* [Task brief]: Although the data below holds other lines too, output only those from the line with "cá coi, bông" up to and including the line with "hiệu quả lọc nước.", exactly as they appear.

____ Task data

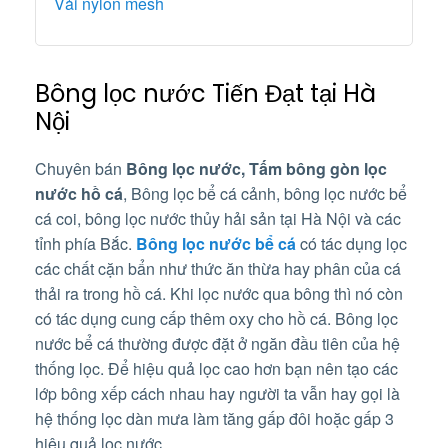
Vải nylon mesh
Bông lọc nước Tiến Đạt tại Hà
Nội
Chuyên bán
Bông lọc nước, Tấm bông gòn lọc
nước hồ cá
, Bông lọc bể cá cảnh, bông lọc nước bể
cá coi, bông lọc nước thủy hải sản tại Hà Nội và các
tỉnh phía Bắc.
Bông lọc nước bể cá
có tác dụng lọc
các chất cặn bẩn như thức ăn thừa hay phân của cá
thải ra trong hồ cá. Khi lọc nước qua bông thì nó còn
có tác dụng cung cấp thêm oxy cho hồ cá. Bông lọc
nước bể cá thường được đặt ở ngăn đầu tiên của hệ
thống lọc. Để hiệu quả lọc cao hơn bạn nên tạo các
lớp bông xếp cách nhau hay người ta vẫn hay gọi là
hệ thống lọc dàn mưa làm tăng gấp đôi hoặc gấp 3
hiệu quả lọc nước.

________
____ Task data

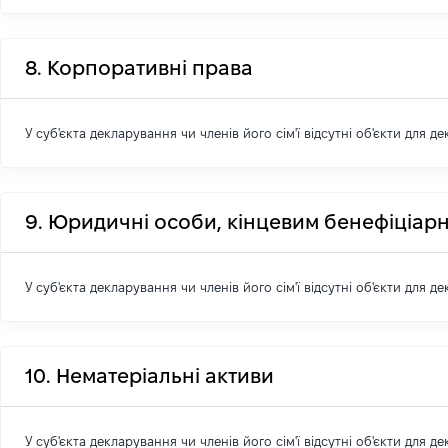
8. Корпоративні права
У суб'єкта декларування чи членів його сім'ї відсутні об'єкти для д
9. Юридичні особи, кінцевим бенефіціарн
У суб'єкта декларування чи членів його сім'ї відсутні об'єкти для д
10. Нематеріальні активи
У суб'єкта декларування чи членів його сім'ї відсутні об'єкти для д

________
____ Task data

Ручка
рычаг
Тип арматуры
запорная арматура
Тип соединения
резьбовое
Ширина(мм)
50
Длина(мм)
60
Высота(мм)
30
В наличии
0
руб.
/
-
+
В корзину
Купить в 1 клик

________

* [Response box]:
cá coi, bông lọc nước thủy hải sản tại Hà Nội và các
tỉnh phía Bắc.
Bông lọc nước bể cá
có tác dụng lọc
các chất cặn bẩn như thức ăn thừa hay phân của cá
thải ra trong hồ cá. Khi lọc nước qua bông thì nó còn
có tác dụng cung cấp thêm oxy cho hồ cá. Bông lọc
nước bể cá thường được đặt ở ngăn đầu tiên của hệ
thống lọc. Để hiệu quả lọc cao hơn bạn nên tạo các
lớp bông xếp cách nhau hay người ta vẫn hay gọi là
hệ thống lọc dàn mưa làm tăng gấp đôi hoặc gấp 3
hiệu quả lọc nước.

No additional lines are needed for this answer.